Fast forward then to 2002 when the rumors again started that the Aerodrome might be sold to developers. That’s when the surrounding neighbors like myself, my wife Janet, Sue Lauper, Rich Wyeroski and Bob and Mary Smith began to meet to discuss ways to once again save our Aerodrome. I had known George through his son Paul who I went to high school with and later as a fellow member of the SYC, but it was his connection with Aerodrome Society that led us to reach out to him for his help. By the time we held our first meeting at the BBP Library in 2003, George had enlisted several Aerodrome Pilots to attend and lend their support. Pilots like Gene Leavy and Harry Gunther would become longstanding members of the BCA. George Chaired “The Preservation of the Aerodrome Committee”, our number one Agenda item since day one and still is.
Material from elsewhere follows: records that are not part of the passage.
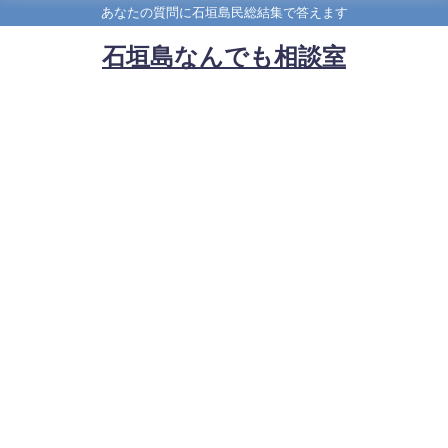
あなたの質問に石垣島民総結集で答えます
石垣島なんでも相談室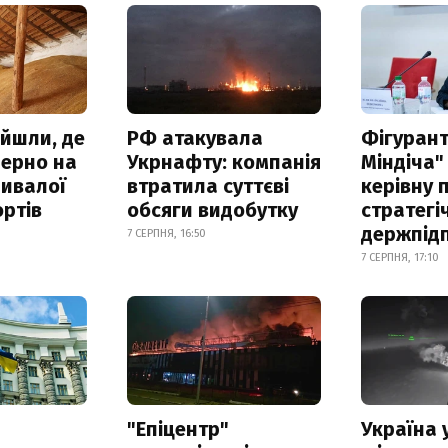
айшли, де
РФ атакувала
Фігурант
зерно на
Укрнафту: компанія
Міндіча"
ривалої
втратила суттєві
керівну 
ртів
обсяги видобутку
стратегі
держпід
7 СЕРПНЯ, 16:50
7 СЕРПНЯ, 17:10
а
"Епіцентр"
Україна 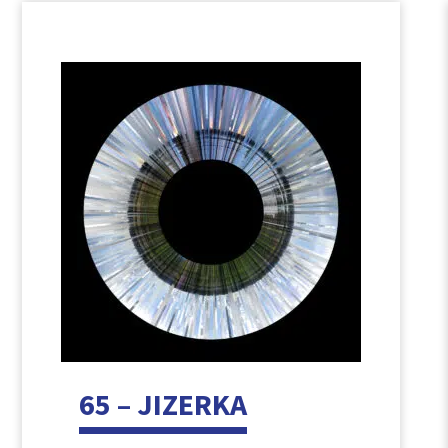
65 – JIZERKA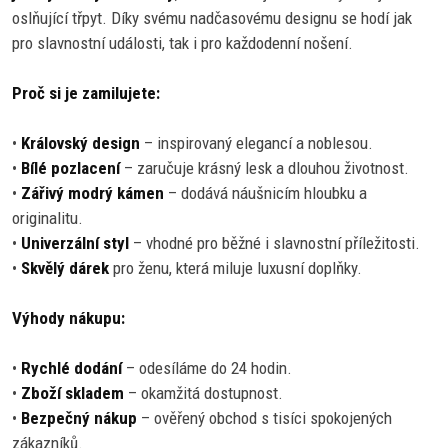
oslňující třpyt. Díky svému nadčasovému designu se hodí jak
pro slavnostní události, tak i pro každodenní nošení.
Proč si je zamilujete:
•
Královský design
– inspirovaný elegancí a noblesou.
•
Bílé pozlacení
– zaručuje krásný lesk a dlouhou životnost.
•
Zářivý modrý kámen
– dodává náušnicím hloubku a
originalitu.
•
Univerzální styl
– vhodné pro běžné i slavnostní příležitosti.
•
Skvělý dárek
pro ženu, která miluje luxusní doplňky.
Výhody nákupu:
•
Rychlé dodání
– odesíláme do 24 hodin.
•
Zboží skladem
– okamžitá dostupnost.
•
Bezpečný nákup
– ověřený obchod s tisíci spokojených
zákazníků.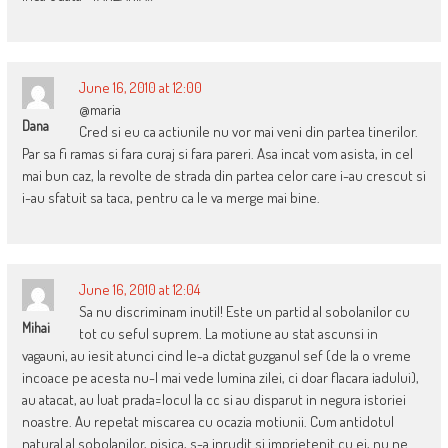
June 16, 2010 at 12:00
@maria
Dana
Cred si eu ca actiunile nu vor mai veni din partea tinerilor.
Par sa fi ramas si fara curaj si fara pareri. Asa incat vom asista, in cel
mai bun caz, la revolte de strada din partea celor care i-au crescut si
i-au sfatuit sa taca, pentru ca le va merge mai bine.
June 16, 2010 at 12:04
Sa nu discriminam inutil! Este un partid al sobolanilor cu
Mihai
tot cu seful suprem. La motiune au stat ascunsi in
vagauni, au iesit atunci cind le-a dictat guzganul sef (de la o vreme
incoace pe acesta nu-l mai vede lumina zilei, ci doar flacara iadului),
au atacat, au luat prada=locul la cc si au disparut in negura istoriei
noastre. Au repetat miscarea cu ocazia motiunii. Cum antidotul
natural al sobolanilor, pisica, s-a inrudit si imprietenit cu ei, nu ne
Needless to say, we were victorious in saving the Aerodrome once again and have since added another layer of protection by gaining National Registry of Historic Places status in 2008. The hope is that we’ll always have this Crown Jewel to cherish, but that is due in no small part to the efforts of George Mitchell.
I'll always be grateful to George for always being the first one there to set up for our meetings and the last one to leave and turn out the lights. George helped us find a home at the Bayport Methodist Church after we had been wandering from place to place trying to hold our meetings. George was always my first call on the morning of meeting day, and I can never thank him enough for all his efforts.